ChatGPT would easily have passed any test in 1995 that programmers / philosophers would have set for AGI at that time. There was definitely no assumption that a computer would need to equal humans in manual dexterity tests to be considered intelligent.

We've basically redefined AGI in a human centric way so that we don't have to say ChatGPT is AGI.

Any test?? It's failing plenty of tests not of intelligence, but of... let's call it not-entirely-dumbness. Like counting letters in words. Frontier models (like Gemini 2.5 pro) are frequently producing answers where one sentence is directly contradicted by another sentence in the same response. Also check out the ARC suite of problems easily solved by most humans but difficult for LLMs.

yeah but a lot of those failures fail because of underlying architecture issues. this would be like a bee saying "ha ha a human is not intelligent" because a human would fail to perceive uv patterns on plant petals.

The letter-counting, possibly could be excused on this ground. But not the other instances.

That's just not true. Star Trek Data was understood in the 90s to be a good science fiction example of what an AGI (known as Strong AI back then) could do. HAL was even older one. Then Skynet with it's army of terminators. The thing they all had common was the ability to manipulate the world as well or better than humans.

The holodeck also existed as a well known science fiction example, and people did not consider the holodeck computer to be a good example of AGI despite how good it was at generating 3D worlds for the Star Trek crew.

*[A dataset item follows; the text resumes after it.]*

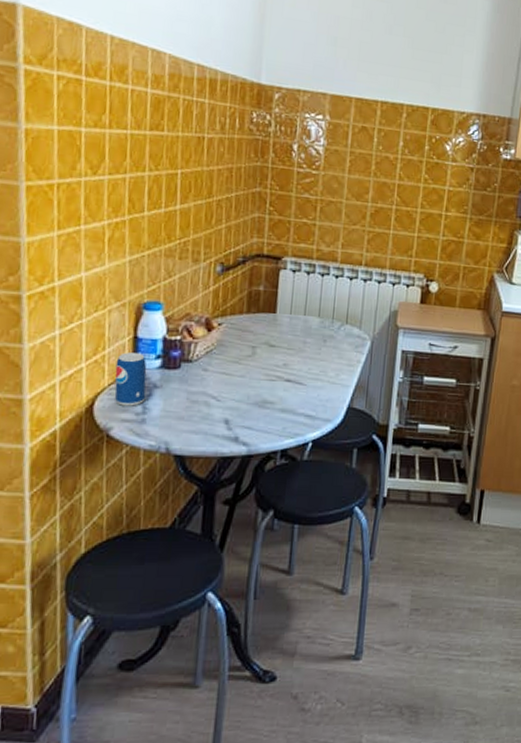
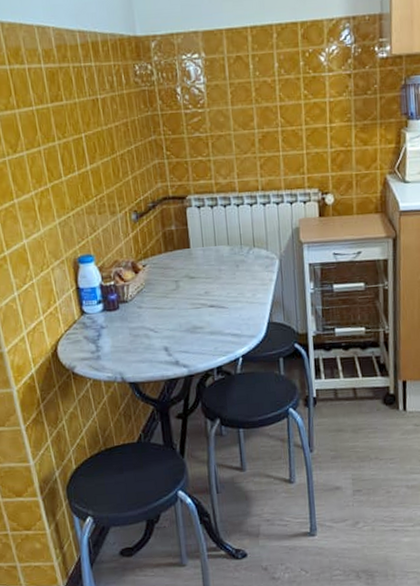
beverage can: present [114,352,147,406] -> none [66,301,97,347]

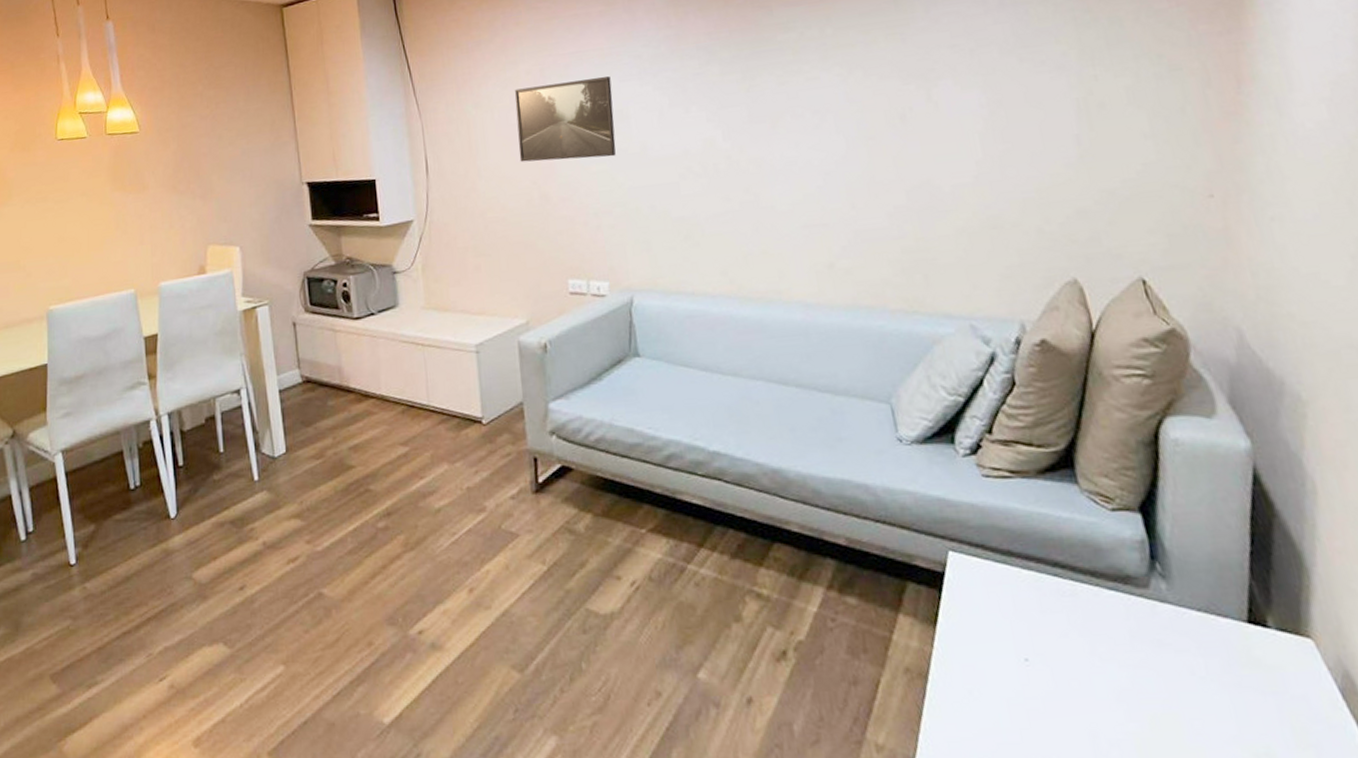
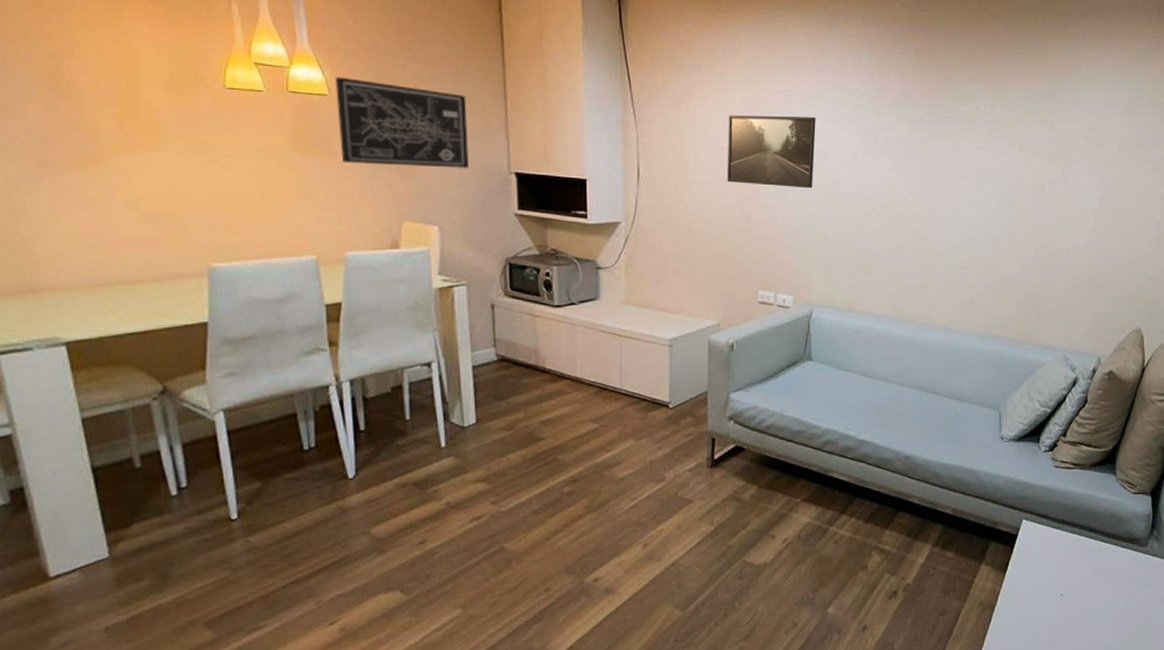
wall art: none [144,112,265,195] -> present [334,76,470,168]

i think it would be hard to argue that chatgpt is not at least enterprise-computer (TNG) level intelligent.

I was around in 1995 and have always thought of AGI as matching human intelligence in all areas. ChatGPT doesn't do that.

Many human beings don’t match “human intelligence” in all areas. I think any definition of AGI has to be a test that 95% of humans pass (or you admit your definition is biased and isn’t based on an objective standard).